How often should the appliance be emptied? 

About every 2 hours.

What happens to the appliance during sleep? 

Usually during sleep the appliance is connected to drainage tubing attached to a bottle placed on the floor beside the bed. Running the tubing under the leg allows greater freedom of movement. Most patients find they can sleep in any position once they are accustomed to wearing their appliances.

Does the urine look the same as before? 

It does not look exactly the same as urine from the bladder, since the conduit through which it passes is made from a segment of the small intestine, which secretes mucus. This mucous membrane is sensitive, and urination can cause mucus as well as slight amounts of blood to appear in the urine. Check with your doctor if there are changes in the consistency or color of the urine or a decrease in the amount of drainage.

Should I get a spare appliance? 

Yes. It is a good idea to have one to wear and one to keep ready for use. This ensures that the one to be applied will be well dried and aired. You'll find you need a new appliance about every 6 months.

Can I bathe and shower as usual? 

Yes. You can bathe and shower with or without the appliance. If the stoma seems irritated, remove the appliance and soak yourself in a tub of warm water.

How does a cystectomy affect a man's ability to function sexually?

It depends upon the extent of the operation. Sometimes sexual function may be impaired even though the penis is left intact. You should discuss this point with your doctor before he performs the operation so that you will know how extensive the surgery will be.

Are women still able to function sexually? 

Sexual activity may be possible, but it could be impaired if a portion of the vagina is removed. Again, this is a topic which you should discuss with your doctor before the operation is performed.

Is it usual for a patient to be depressed after this kind of operation? 

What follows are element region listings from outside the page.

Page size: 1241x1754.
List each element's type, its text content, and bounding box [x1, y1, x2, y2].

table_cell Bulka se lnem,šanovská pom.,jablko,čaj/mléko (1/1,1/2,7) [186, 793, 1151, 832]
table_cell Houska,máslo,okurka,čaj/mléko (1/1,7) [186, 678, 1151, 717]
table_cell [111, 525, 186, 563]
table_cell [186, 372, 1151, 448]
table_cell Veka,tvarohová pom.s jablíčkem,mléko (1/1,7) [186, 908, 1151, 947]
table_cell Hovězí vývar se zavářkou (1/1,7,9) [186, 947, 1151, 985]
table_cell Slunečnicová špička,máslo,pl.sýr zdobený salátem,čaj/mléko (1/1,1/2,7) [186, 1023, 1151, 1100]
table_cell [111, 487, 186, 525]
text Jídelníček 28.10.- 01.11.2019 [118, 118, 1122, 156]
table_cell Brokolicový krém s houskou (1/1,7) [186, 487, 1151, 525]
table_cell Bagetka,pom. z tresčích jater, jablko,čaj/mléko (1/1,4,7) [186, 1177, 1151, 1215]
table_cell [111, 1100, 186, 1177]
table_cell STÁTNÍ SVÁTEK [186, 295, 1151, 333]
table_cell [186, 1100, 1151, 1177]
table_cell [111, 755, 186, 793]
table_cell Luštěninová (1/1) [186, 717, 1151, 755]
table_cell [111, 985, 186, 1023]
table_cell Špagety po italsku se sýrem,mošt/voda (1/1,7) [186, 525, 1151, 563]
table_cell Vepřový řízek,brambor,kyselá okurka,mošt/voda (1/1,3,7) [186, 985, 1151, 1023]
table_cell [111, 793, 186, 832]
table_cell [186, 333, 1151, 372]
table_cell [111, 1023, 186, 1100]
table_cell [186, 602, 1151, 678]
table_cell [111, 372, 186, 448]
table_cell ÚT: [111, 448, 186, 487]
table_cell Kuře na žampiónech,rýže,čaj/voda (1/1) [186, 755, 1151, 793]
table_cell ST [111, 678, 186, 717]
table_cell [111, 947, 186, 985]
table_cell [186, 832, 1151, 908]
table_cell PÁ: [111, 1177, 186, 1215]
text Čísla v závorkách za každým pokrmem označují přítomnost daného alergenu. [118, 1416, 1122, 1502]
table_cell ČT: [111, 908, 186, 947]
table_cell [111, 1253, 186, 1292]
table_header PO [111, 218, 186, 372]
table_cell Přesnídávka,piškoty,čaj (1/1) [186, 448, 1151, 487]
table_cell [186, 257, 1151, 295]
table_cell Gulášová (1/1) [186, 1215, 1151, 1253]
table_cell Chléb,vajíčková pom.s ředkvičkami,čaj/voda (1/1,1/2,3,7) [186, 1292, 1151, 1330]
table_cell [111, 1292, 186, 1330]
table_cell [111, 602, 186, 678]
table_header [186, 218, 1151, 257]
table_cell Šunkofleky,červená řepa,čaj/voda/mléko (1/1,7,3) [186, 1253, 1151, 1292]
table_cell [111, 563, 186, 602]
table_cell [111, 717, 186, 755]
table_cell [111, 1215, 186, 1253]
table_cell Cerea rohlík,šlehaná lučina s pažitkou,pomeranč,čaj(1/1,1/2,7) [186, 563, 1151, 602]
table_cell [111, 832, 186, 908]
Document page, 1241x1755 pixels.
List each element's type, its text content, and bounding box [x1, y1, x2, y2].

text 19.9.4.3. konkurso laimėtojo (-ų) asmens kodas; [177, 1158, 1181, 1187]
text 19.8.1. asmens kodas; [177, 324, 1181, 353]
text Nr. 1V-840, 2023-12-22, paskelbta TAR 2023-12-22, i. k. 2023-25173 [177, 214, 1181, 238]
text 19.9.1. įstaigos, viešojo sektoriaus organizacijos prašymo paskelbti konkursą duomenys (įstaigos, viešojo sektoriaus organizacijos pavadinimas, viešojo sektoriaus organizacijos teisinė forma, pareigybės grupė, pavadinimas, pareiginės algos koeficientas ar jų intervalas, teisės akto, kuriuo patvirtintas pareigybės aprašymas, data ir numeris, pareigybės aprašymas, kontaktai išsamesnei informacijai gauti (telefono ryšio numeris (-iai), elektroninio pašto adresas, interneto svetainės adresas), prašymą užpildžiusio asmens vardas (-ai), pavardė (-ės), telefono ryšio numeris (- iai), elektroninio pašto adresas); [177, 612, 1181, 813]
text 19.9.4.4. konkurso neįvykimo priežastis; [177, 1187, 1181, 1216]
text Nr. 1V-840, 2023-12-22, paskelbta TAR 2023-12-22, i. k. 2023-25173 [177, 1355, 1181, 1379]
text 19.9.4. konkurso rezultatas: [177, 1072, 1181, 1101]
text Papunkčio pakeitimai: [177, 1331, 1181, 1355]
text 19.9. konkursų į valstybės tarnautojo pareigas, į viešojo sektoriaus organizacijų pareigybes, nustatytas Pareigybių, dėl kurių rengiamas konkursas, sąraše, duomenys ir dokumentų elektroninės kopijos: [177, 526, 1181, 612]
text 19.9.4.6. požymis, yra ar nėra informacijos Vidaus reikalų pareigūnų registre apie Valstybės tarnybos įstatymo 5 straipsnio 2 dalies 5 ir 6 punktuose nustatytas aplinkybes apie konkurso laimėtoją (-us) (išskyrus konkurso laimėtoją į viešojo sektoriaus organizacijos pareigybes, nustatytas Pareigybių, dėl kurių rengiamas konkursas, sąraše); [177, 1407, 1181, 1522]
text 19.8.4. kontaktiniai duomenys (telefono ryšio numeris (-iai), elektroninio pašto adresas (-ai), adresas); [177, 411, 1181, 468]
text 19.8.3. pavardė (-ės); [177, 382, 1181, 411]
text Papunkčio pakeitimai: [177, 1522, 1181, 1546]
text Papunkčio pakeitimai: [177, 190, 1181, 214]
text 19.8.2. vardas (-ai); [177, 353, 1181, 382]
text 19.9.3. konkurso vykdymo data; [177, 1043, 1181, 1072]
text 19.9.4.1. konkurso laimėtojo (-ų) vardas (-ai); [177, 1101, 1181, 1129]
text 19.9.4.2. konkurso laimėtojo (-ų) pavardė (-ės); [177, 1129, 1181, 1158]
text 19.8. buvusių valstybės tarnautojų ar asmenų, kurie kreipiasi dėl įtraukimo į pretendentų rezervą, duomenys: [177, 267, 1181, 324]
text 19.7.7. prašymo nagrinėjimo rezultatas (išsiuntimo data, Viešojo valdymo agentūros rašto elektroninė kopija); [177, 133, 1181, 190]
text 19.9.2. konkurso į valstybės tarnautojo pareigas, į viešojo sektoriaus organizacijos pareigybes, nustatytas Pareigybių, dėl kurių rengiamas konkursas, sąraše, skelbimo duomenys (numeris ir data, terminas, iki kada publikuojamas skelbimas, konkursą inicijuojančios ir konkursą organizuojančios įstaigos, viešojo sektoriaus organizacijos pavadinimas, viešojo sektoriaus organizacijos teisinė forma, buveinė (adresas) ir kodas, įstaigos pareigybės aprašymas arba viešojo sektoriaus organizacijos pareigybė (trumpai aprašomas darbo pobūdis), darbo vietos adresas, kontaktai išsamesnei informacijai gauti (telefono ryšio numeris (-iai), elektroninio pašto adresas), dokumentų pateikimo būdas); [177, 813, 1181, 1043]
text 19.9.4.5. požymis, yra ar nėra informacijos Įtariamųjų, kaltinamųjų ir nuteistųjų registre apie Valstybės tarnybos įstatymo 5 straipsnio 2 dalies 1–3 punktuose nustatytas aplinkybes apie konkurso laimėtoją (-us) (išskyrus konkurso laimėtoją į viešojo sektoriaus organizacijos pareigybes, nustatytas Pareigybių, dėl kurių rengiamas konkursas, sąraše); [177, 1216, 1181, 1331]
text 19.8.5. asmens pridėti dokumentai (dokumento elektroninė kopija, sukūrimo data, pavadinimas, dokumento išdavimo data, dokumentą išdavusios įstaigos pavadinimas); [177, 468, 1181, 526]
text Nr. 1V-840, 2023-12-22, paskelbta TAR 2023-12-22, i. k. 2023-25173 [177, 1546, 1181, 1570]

It is not unusual to feel depressed. As a result of the depression, the patient's attention span may be short, and he or she may have difficulty in concentrating and be irritable. It is important for the family and friends to realize that this is a temporary but normal feeling. An inability to cope with the new way the body functions may reinforce the thought that the person may never be able to cope with anything again. The depression is usually short lived and subsides when the patient finds that family and friends accept him or her and that he or she can return to a normal way of life.